Performing such an analysis on a drug-by-drug basis is impractical, time consuming and inappropriate for systematic screens. Nevertheless, such a re-screening approach, in which alternative single targets for existing drugs or drug candidates are sought by simple screening, has been attempted by Ore Pharmaceuticals [cite]10.1007/s00011-009-0053-3[/cite]. Systems biology provides a complementary method to manual reductionist approaches, by taking an integrated view of cellular and molecular processes. Combining data integration technology with systems approaches facilitates the analysis of an entire knowledgebase at once, and is therefore more likely to identify promising leads. This general approach, of using Systems approaches to search for repositionable candidates, is also being developed by e-Therapeutics plc and others exploring Network Pharmacology [cite]10.1038/nchembio.118[/cite]. However, network pharmacology differs from the approach we set out here, by examining the broadest range of the interventions in the proteome caused by a molecule, and using complex network analysis to interpret these in terms of efficacy in multiple clinical indications.

1.2 The Ondex data integration and visualisation platform

Biological data exhibit a wide variety of technical, syntactic and semantic heterogeneity. To use these data in a common analysis regime, the differences between datasets need to be tackled by assigning a common semantics. Different data integration platforms tackle this complicated problem in a variety of ways. BioMart [cite]10.1093/nar/gkp265[/cite], for instance, relies on transforming disparate database schema into a unified Mart format, which can then be accessed through a standard query interface. On the other hand, systems such as the Distributed Annotation System (DAS) take a federated approach to data integration; leaving data on multiple, distributed servers and drawing it together on a client application to provide an integrated view [cite]10.1186/1471-2105-8-333[/cite].

Ondex is a data integration platform for Systems Biology [cite]10.1093/bioinformatics/btl081[/cite], which addresses the problem of data integration by representing many types of data as a network of interconnected nodes. By allowing the nodes (or concepts) and edges (or relations) of the graph to be annotated with semantically rich metadata, multiple sources of information can be brought together meaningfully in the same graph. So, each concept has a Concept Class, and each relation a Relation Type. In this way it is possible to encode complex biological relationships within the graph structure; for example, two concepts of class Protein may be joined by an interacts_with relation, or a Transcription Factor may be joined to a Gene by a regulates relation.
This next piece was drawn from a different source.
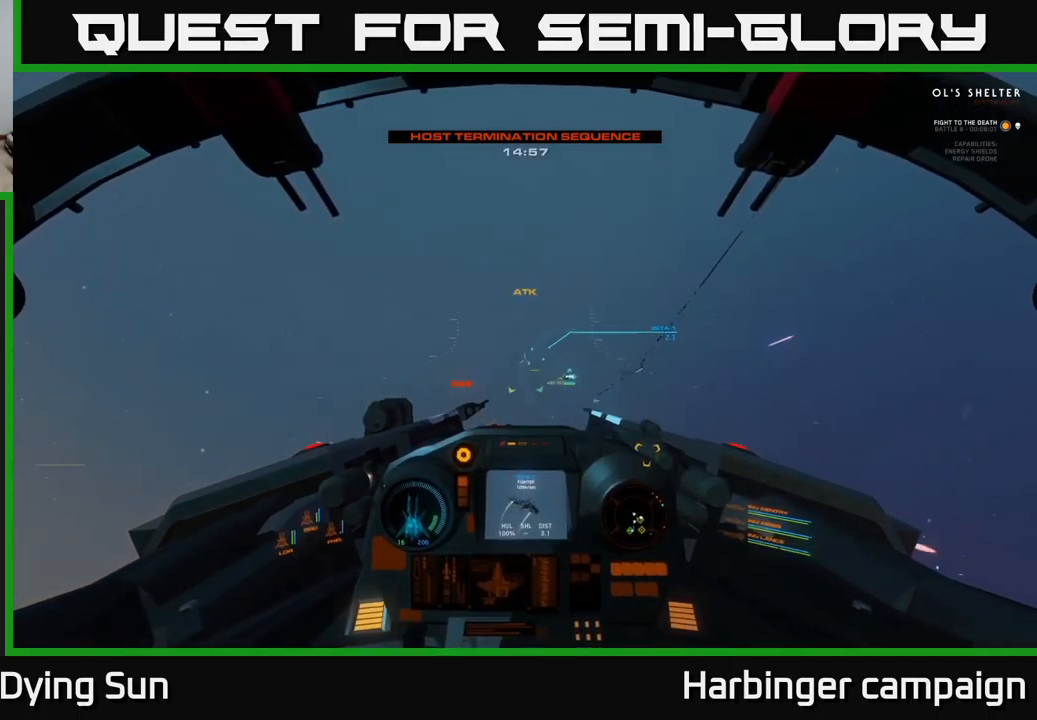
{"buttons": ["L2"], "left_stick": "center", "right_stick": "center", "events": [[50, "right_stick", "center"], [83, "L2", "down"], [117, "right_stick", "down-right"], [300, "right_stick", "center"]]}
The Ondex data structure also allows both concepts and relations to have attributes, accessions and names. This feature means that almost any information can be attached to the graph in a systematic way. The parsing mechanism also records the provenance of the data in the graph. Ondex data is stored in the OXL data format [cite]10.2390/biecoll-jib-2007-62[/cite], a custom XML format designed for the exchange of integrated datasets, and closely coupled with the design of the data structure of Ondex.
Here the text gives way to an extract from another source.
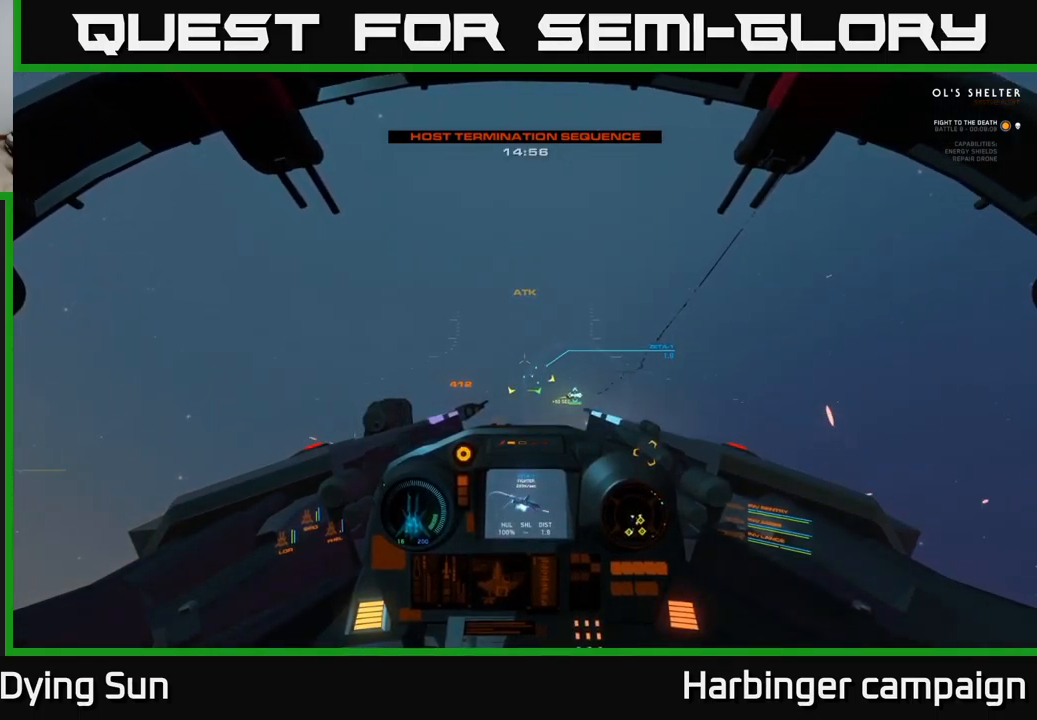
{"buttons": ["L2"], "left_stick": "center", "right_stick": "down-right", "events": [[267, "right_stick", "down-right"]]}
The Ondex framework therefore combines large-scale database integration with sequence analysis, text mining and graph-based analysis. The system is not only useful for integrating disparate data, but can also be used as a novel analysis platform.

Using Ondex, we have built an integrated dataset of around 120,000 concepts and 570,000 relations to visualise the links between drugs, proteins and diseases. We have included information from a wide variety of publicly available databases, allowing analysis on the basis of: drug molecule similarity; protein similarity; tissue specific gene expression; metabolic pathways and protein family analysis. We analysed this integrated dataset to highlight known examples of repositioned drugs, and their connectivity across multiple data sources. We also suggest methods of automated analysis for discovery of new repositioning opportunities on the basis of indicative semantic motifs.